### Exercises
**a.** In the response letter to the SEC staff, why is the Company submitting an amended registration statement on Form S-4? Answer in one to three sentences.
**b.** Rewrite the response letter from "Washington, DC 20549" up to and including "the Commission today.", renaming "Comment Letter" as "Review Letter".
**c.** According to the response letter, on what date was the staff's Comment Letter dated?

### Passage to read
######
Washington, DC 20549
Attn: | Erin Donahue |
Evan Ewing |
Re: | EF Hutton Acquisition Corporation I | |
Amendment No. 2 to Registration Statement on Form S-4 | ||
Filed on October 19, 2023 | ||
File No. 333-272914 |
Dear Ms. Donahue and Mr. Ewing:
On behalf of EF Hutton Acquisition Corporation I (the “Company”), we are hereby responding to the letter dated November 2, 2023 (the “Comment Letter”) from the staff (the “Staff”) of the Securities and Exchange Commission (the “Commission”), regarding the Company’s Registration Statement on Form S-4 Amendment No. 2 filed with the Commission on July 21, 2023 (the “Registration Statement”). In response to the Comment Letter and to update certain information in the Registration Statement, the Company is submitting an amended registration statement on Form S-4 (the “Amended Registration Statement”) to the Commission today.
For ease of reference, the text of the Staff’s comment is included in italics-face type below, followed by the Company’s response.
Registration Statement on Form S-4 filed October 19, 2023
Summary, page 18
1. Please revise to disclose the material terms of the Series A Convertible Preferred Stock.
######
### Given material
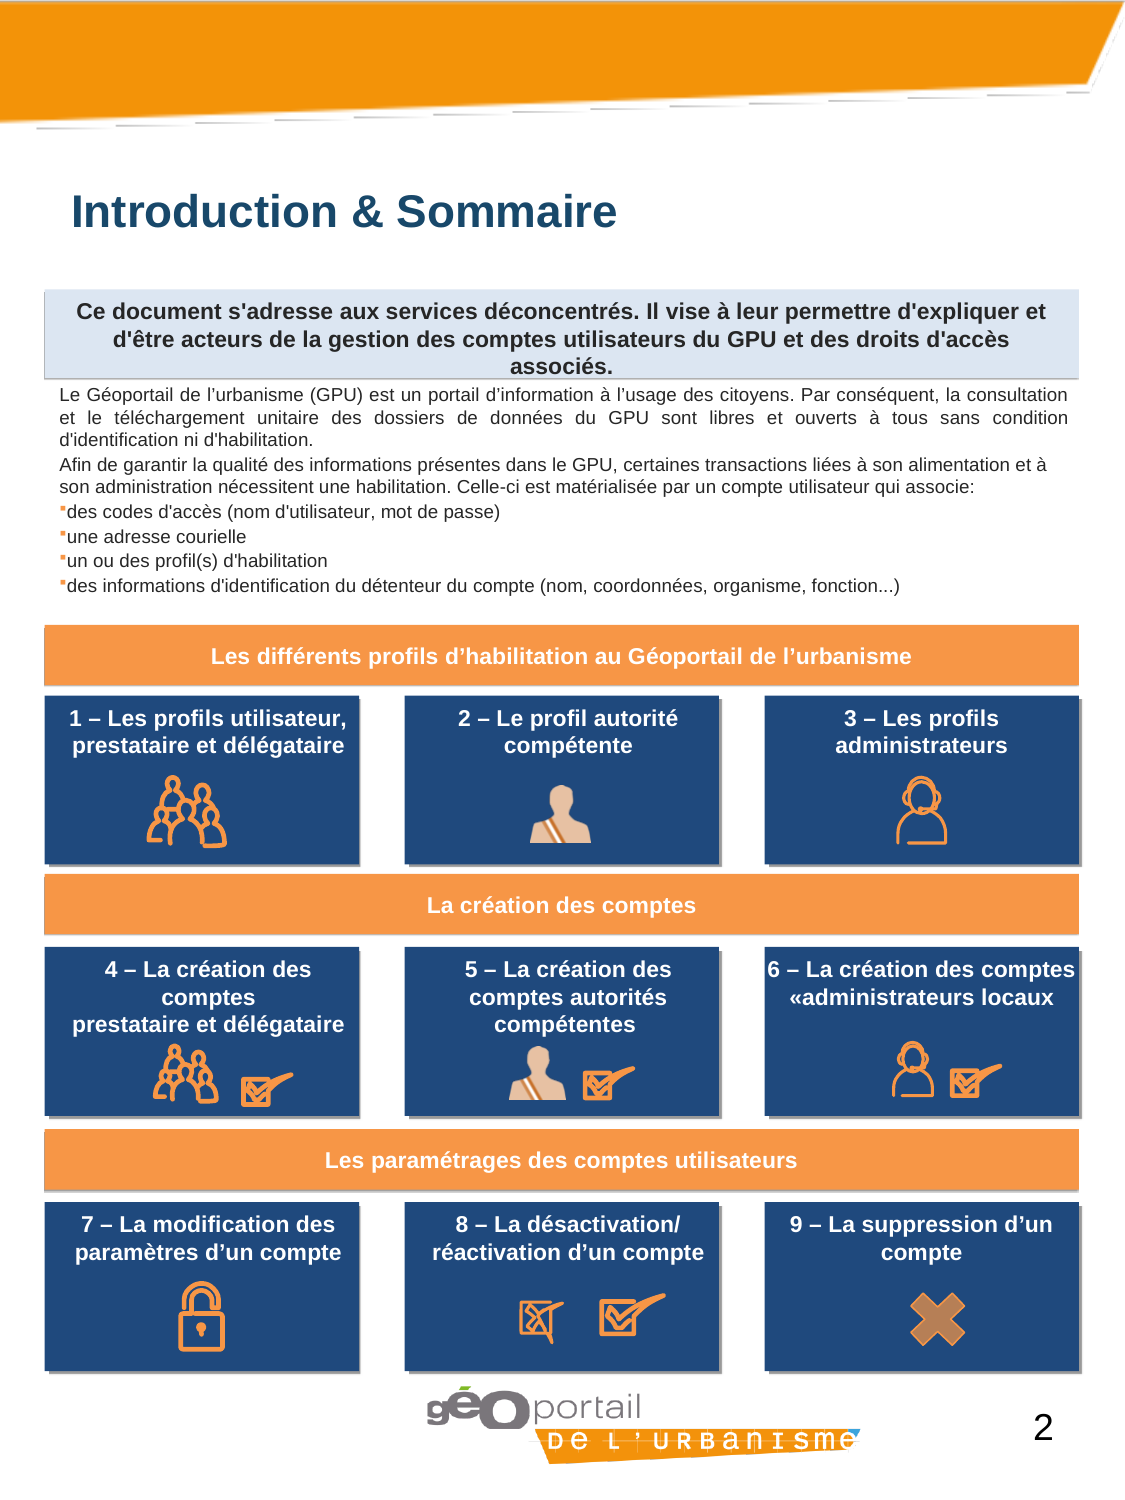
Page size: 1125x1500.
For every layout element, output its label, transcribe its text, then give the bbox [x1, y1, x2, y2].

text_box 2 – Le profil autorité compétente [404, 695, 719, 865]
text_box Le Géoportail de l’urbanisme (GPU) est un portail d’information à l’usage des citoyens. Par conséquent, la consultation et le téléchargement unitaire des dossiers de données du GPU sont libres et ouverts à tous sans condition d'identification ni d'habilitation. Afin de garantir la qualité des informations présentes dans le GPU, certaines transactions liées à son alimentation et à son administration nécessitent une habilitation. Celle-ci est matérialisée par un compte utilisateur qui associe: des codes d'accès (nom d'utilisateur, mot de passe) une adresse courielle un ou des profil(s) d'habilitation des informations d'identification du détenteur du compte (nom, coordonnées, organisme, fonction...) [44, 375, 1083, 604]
######
### Answers
**a.** The Company is submitting it in response to the Comment Letter and to update certain information in the Registration Statement.

**b.**
Washington, DC 20549
Attn: | Erin Donahue |
Evan Ewing |
Re: | EF Hutton Acquisition Corporation I | |
Amendment No. 2 to Registration Statement on Form S-4 | ||
Filed on October 19, 2023 | ||
File No. 333-272914 |
Dear Ms. Donahue and Mr. Ewing:
On behalf of EF Hutton Acquisition Corporation I (the “Company”), we are hereby responding to the letter dated November 2, 2023 (the “Review Letter”) from the staff (the “Staff”) of the Securities and Exchange Commission (the “Commission”), regarding the Company’s Registration Statement on Form S-4 Amendment No. 2 filed with the Commission on July 21, 2023 (the “Registration Statement”). In response to the Review Letter and to update certain information in the Registration Statement, the Company is submitting an amended registration statement on Form S-4 (the “Amended Registration Statement”) to the Commission today.

**c.** November 2, 2023.